The New York Times has just posted an fabulous infographic, showing what the unemployment rates look like for various demographics–ranging from race to age to education levels. And when you start playing with it, some very troubling messages start popping up.
The specter of race is unavoidable. In almost every demographic, the unemployment rate for blacks is double that of whites: For example, among the college educated, aged 25-44, whites have a jobless rate of 3.7%. Blacks are at 7.4%, while Hispanics and Asians are somewhere in between, at 4.8% and 4.9%.

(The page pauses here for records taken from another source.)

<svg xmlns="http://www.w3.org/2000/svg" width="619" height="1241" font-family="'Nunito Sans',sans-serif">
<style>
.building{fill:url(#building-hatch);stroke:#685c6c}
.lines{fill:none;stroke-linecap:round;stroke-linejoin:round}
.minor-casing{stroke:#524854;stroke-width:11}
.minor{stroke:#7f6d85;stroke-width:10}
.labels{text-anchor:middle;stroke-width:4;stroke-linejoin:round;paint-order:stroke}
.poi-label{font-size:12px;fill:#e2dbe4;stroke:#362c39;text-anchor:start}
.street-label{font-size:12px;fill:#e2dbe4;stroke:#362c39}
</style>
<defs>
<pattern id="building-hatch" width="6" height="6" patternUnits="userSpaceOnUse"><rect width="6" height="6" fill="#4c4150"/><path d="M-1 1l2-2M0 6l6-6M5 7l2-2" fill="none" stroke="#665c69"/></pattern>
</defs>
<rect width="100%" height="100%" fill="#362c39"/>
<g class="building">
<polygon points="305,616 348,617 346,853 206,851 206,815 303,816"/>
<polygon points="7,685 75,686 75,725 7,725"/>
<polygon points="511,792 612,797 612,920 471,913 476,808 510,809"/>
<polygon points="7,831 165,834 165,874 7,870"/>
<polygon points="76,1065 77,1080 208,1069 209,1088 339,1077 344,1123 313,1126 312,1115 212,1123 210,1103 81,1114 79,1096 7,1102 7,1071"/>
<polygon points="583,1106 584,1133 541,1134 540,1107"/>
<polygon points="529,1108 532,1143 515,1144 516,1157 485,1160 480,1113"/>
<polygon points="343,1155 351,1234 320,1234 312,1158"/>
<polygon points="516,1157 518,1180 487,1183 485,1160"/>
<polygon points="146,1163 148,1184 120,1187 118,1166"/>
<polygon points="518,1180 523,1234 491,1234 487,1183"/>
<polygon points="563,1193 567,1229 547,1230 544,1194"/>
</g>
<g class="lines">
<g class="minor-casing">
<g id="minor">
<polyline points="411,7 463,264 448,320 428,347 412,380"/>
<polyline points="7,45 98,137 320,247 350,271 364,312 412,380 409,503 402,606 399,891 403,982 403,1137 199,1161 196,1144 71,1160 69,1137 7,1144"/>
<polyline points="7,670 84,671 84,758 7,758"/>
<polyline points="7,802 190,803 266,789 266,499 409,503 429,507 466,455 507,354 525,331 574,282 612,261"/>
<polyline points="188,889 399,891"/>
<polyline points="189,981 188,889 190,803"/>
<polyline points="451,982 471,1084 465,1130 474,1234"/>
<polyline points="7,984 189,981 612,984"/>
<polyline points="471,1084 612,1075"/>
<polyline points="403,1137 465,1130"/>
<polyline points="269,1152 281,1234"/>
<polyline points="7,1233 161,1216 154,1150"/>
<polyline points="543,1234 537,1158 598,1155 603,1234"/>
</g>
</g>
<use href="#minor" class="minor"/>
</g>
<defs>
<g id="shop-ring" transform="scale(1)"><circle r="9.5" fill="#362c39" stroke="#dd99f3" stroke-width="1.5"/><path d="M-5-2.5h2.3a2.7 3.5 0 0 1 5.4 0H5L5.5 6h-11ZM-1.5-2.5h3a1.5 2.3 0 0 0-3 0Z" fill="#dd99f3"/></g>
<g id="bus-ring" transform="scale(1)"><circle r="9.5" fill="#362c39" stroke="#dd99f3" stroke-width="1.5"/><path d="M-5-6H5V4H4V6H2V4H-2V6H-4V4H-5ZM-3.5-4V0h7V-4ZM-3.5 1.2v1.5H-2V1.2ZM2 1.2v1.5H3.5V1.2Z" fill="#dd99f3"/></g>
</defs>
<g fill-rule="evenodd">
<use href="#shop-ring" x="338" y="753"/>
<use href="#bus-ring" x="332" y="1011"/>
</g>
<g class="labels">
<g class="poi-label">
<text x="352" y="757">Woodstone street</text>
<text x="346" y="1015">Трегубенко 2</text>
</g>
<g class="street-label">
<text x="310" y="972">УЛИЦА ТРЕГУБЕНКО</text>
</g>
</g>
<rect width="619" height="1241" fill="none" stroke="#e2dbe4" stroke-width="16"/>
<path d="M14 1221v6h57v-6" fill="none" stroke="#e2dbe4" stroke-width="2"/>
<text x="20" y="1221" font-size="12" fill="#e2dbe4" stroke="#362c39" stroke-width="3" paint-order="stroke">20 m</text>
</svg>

Another fact: The recession has been particularly hard among the less educated. The highest unemployment rates of all are among blacks, aged 15-24, without a high-school diploma–there, the rates lie at a whopping 42.7%. Granted, these started at alarmingly high levels of just below 35% when the recession began–but if you play with the graph, what leaps out at you is that black jobless is accelerating far faster than other groups.

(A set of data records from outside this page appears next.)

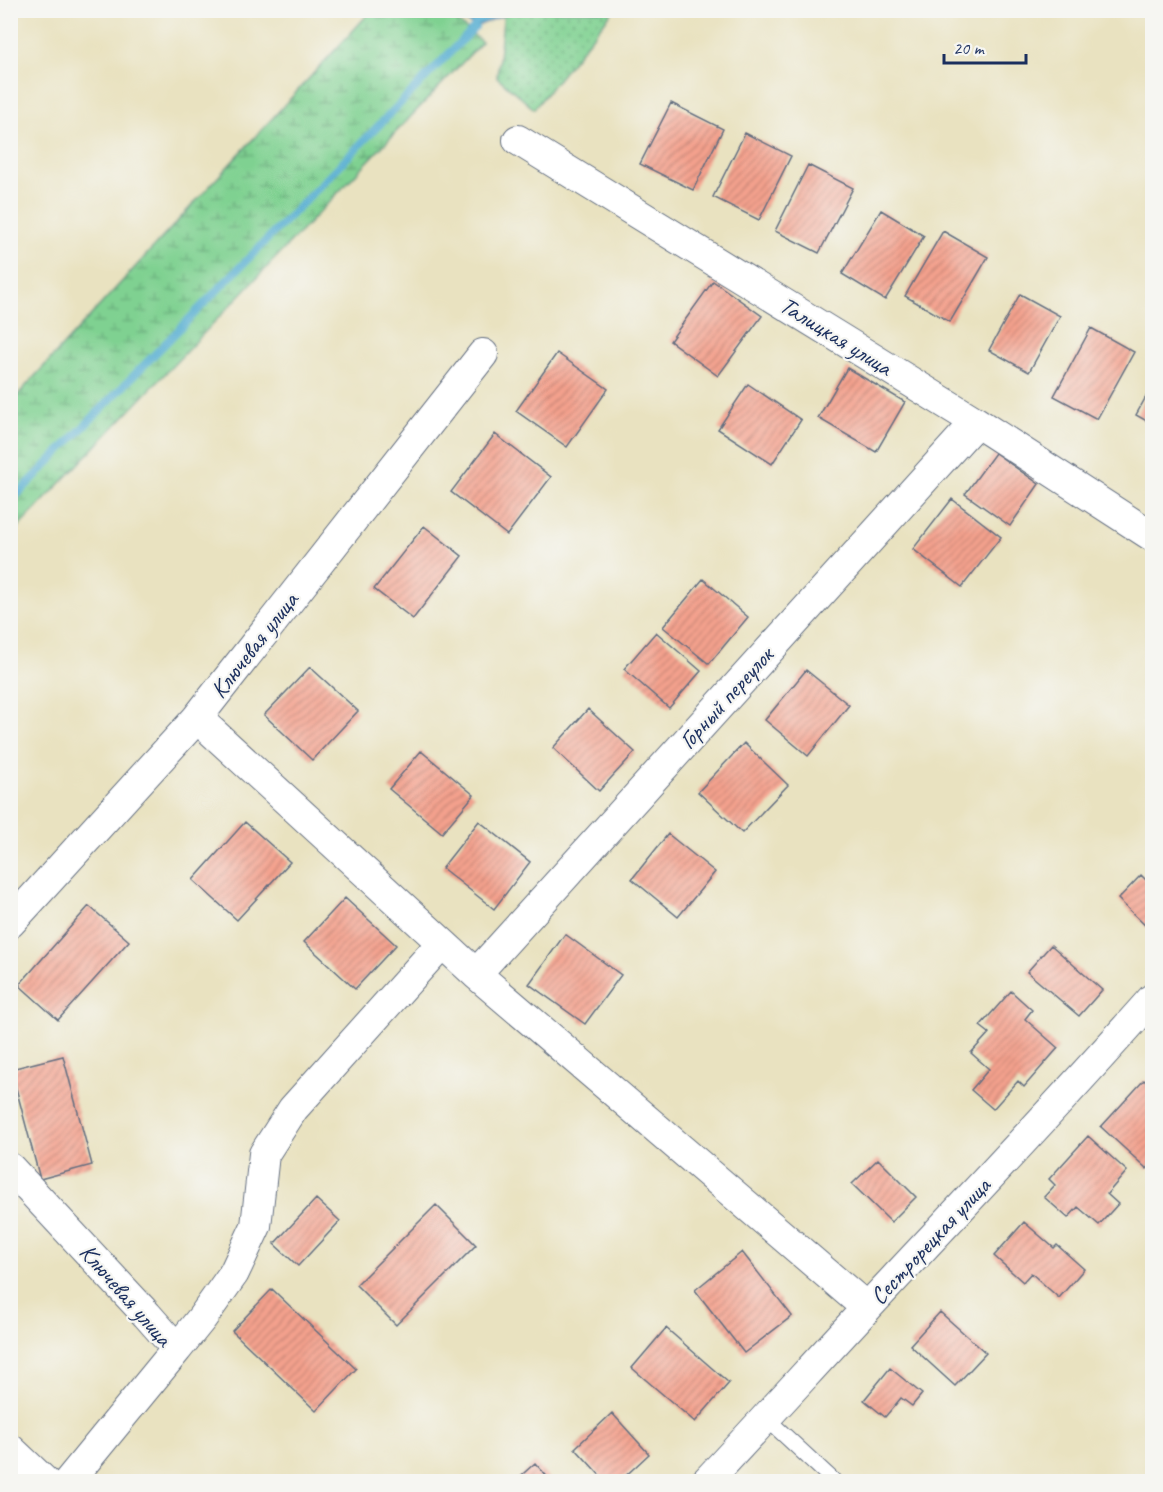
<svg xmlns="http://www.w3.org/2000/svg" width="1163" height="1492" font-family="Caveat,sans-serif">
	<style>
		.grass { fill: url(#grass-dots); stroke: #4d8078; stroke-width: 1.5 }
		.wetland { fill: url(#wetland-marsh); stroke: #4d8078; stroke-width: 1.5 }
		.water { fill: #54add1; stroke: #386e98; stroke-width: 1.5 }
		.lines { fill: none; stroke-linecap: round; stroke-linejoin: round }
		.stream { stroke: #54add1; stroke-width: 8 }
		.building { fill: url(#building-hatch) }
		.service-casing { stroke: #636e80; stroke-width: 17 }
		.minor-casing { stroke: #636e80; stroke-width: 32 }
		.service { stroke: #fff; stroke-width: 15 }
		.minor { stroke: #fff; stroke-width: 30 }
		.labels { text-anchor: middle; dominant-baseline: central; stroke-width: 4.5; stroke-linejoin: round; paint-order: stroke }
		.street-label { font-size: 24px; fill: #1b2f5e; stroke: #f6f6f2 }
	</style>
	<defs>
		<pattern id="grass-dots" width="8" height="8" patternUnits="userSpaceOnUse" patternTransform="scale(1.5)"><rect width="8" height="8" fill="#7fd191"/><path d="M2 2h.1M6 6h.1" fill="none" stroke="#67aa7a" stroke-width="1.8" stroke-linecap="round"/></pattern>
		<pattern id="wetland-marsh" width="20" height="14" patternUnits="userSpaceOnUse" patternTransform="scale(1.5)"><rect width="20" height="14" fill="#7fd191"/><path d="M1 5h8M5 5V1M11 12h8M15 12V8" fill="none" stroke="#67aa7a"/></pattern>
		<pattern id="building-hatch" width="6" height="6" patternUnits="userSpaceOnUse" patternTransform="scale(1.5)"><rect width="6" height="6" fill="#f4a18d"/><path d="M-1 1l2-2M0 6l6-6M5 7l2-2" fill="none" stroke="#c58476"/></pattern>
	</defs>
	<rect width="100%" height="100%" fill="#f6f6f2"/>
	<filter id="ink" filterUnits="userSpaceOnUse"><feTurbulence type="fractalNoise" baseFrequency=".0167" numOctaves="2"/><feDisplacementMap in="SourceGraphic" scale="12" xChannelSelector="R" yChannelSelector="G"/><feConvolveMatrix kernelMatrix="1 2 1 2 8 2 1 2 1" color-interpolation-filters="sRGB"/></filter>
	<filter id="wash" filterUnits="userSpaceOnUse"><feTurbulence type="fractalNoise" baseFrequency=".008" numOctaves="4" result="noise"/><feDisplacementMap in="SourceGraphic" scale="24" xChannelSelector="R" yChannelSelector="G"/><feGaussianBlur stdDeviation="1.35" result="paint"/><feColorMatrix in="noise" values="0 0 0 0 0 0 0 0 0 0 0 0 0 0 0 0 0 1.4 0 .05"/><feComposite in="paint" operator="in"/></filter>
	<g filter="url(#wash)">
		<rect width="100%" height="100%" fill="#e9e2c0"/>
		<path class="grass" d="M 504,11 L 613,11 L 534,109 L 497,77 Z"/>
		<path class="wetland" d="M 371,11 L 445,11 L 482,42 L 11,535 L 11,402 Z"/>
		<path class="water" d="M 448,11 L 448,10 L 514,11 L 475,27 Z"/>
		<g class="lines">
			<path class="stream" d="M 10,502 L 475,27"/>
		</g>
		<g id="blocks">
			<path class="building" d="M 671,103 L 723,129 L 693,190 L 640,164 Z
				M 745,133 L 791,156 L 759,220 L 713,197 Z
				M 808,165 L 853,188 L 819,253 L 775,231 Z
				M 881,210 L 924,236 L 885,300 L 842,274 Z
				M 943,231 L 988,257 L 950,322 L 905,296 Z
				M 713,281 L 762,316 L 718,376 L 670,341 Z
				M 1020,294 L 1060,316 L 1029,372 L 989,350 Z
				M 1091,328 L 1134,352 L 1097,419 L 1054,396 Z
				M 557,353 L 608,389 L 567,447 L 516,411 Z
				M 847,368 L 905,402 L 876,452 L 818,418 Z
				M 748,384 L 801,420 L 772,464 L 718,429 Z
				M 1152,386 L 1152,424 L 1136,415 Z
				M 495,434 L 551,477 L 507,535 L 451,492 Z
				M 995,453 L 1039,484 L 1010,526 L 965,494 Z
				M 952,499 L 1001,537 L 962,587 L 913,549 Z
				M 424,526 L 462,556 L 413,619 L 374,589 Z
				M 703,579 L 748,617 L 709,664 L 663,627 Z
				M 656,632 L 701,671 L 669,708 L 624,669 Z
				M 310,667 L 358,711 L 312,760 L 264,715 Z
				M 806,670 L 849,705 L 808,756 L 765,720 Z
				M 588,709 L 635,752 L 599,791 L 553,748 Z
				M 744,743 L 788,785 L 742,833 L 698,792 Z
				M 421,751 L 474,795 L 442,833 L 389,789 Z
				M 479,821 L 530,862 L 494,909 L 442,868 Z
				M 245,822 L 290,862 L 237,920 L 193,880 Z
				M 668,834 L 715,872 L 678,917 L 632,879 Z
				M 1141,875 L 1152,886 L 1152,925 L 1149,929 L 1118,899 Z
				M 345,898 L 396,945 L 355,989 L 304,942 Z
				M 89,906 L 129,941 L 58,1020 L 19,985 Z
				M 565,934 L 621,975 L 585,1024 L 529,984 Z
				M 1051,945 L 1102,990 L 1079,1016 L 1027,972 Z
				M 1011,991 L 1032,1010 L 1025,1019 L 1058,1048 L 1024,1087 L 1018,1081 L 993,1109 L 971,1090 L 989,1069 L 971,1053 L 989,1033 L 980,1026 Z
				M 63,1056 L 92,1165 L 40,1179 L 11,1069 Z
				M 1144,1080 L 1152,1087 L 1152,1163 L 1147,1169 L 1101,1127 Z
				M 1088,1136 L 1127,1171 L 1107,1194 L 1118,1204 L 1099,1225 L 1078,1207 L 1068,1218 L 1044,1197 L 1055,1185 L 1049,1179 Z
				M 878,1159 L 916,1197 L 891,1222 L 852,1184 Z
				M 316,1199 L 340,1221 L 298,1266 L 274,1244 Z
				M 436,1205 L 476,1245 L 396,1325 L 356,1285 Z
				M 1024,1222 L 1054,1248 L 1057,1245 L 1084,1269 L 1059,1298 L 1031,1273 L 1023,1282 L 994,1256 Z
				M 742,1252 L 792,1316 L 744,1353 L 695,1290 Z
				M 272,1289 L 356,1369 L 316,1411 L 232,1331 Z
				M 940,1312 L 986,1353 L 955,1386 L 910,1345 Z
				M 666,1328 L 729,1383 L 695,1422 L 632,1368 Z
				M 890,1368 L 922,1394 L 912,1406 L 901,1398 L 885,1417 L 864,1400 Z
				M 612,1413 L 649,1454 L 619,1482 L 606,1482 L 575,1448 Z
				M 535,1463 L 552,1482 L 514,1482 Z"/>
		</g>
	</g>
	<g filter="url(#ink)">
		<use href="#blocks" fill-opacity="0" stroke="#636e80" stroke-width="1.5"/>
		<g class="lines">
			<defs>
				<path id="service" d="M 766,1418 L 835,1482"/>
				<path id="minor" d="M 518,140 L 976,422 L 1152,536
					M 197,718 L 476,974 L 867,1308
					M 10,923 L 197,718 L 483,354
					M 476,974 L 976,422
					M 10,1168 L 147,1315 L 177,1349 L 68,1482
					M 177,1349 L 202,1318 L 234,1273 L 256,1226 L 264,1154 L 293,1109 L 442,943
					M 10,1449 L 45,1482
					M 706,1482 C 769,1415 831,1346 894,1279 C 981,1186 1068,1094 1152,999"/>
			</defs>
			<use href="#service" class="service-casing"/>
			<use href="#minor" class="minor-casing"/>
			<use href="#service" class="service"/>
			<use href="#minor" class="minor"/>
		</g>
	</g>
	<g class="labels">
		<g class="street-label">
			<text transform="translate(836 336) rotate(32)">Талицкая улица</text>
			<text transform="translate(254 645) rotate(-52)">Ключевая улица</text>
			<text transform="translate(726 698) rotate(-48)">Горный переулок</text>
			<text transform="translate(930 1241) rotate(-47)">Сестрорецкая улица</text>
			<text transform="translate(126 1295) rotate(49)">Ключевая улица</text>
		</g>
	</g>
	<rect width="1163" height="1492" fill="none" stroke="#f6f6f2" stroke-width="36"/>
	<path d="M944 54v9h82v-9" fill="none" stroke="#1b2f5e" stroke-width="3"/>
	<text x="953" y="54" font-size="18" fill="#1b2f5e" stroke="#f6f6f2" stroke-width="4.5" paint-order="stroke">20 m</text>
</svg>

But one of the most surprising trends of all is unemployment among recent college graduates.
Whites are seeing steady increases in joblessness–no surprise yet…
… but the unemployment rates are spiking among minorities who are recently graduated. Hispanics and Asians–the demographics where recent immigrants are concentrated–have seen jobless rates skyrocket:
Which leaves you with the ugly possibility that when recession hits, the first casualty is the American dream.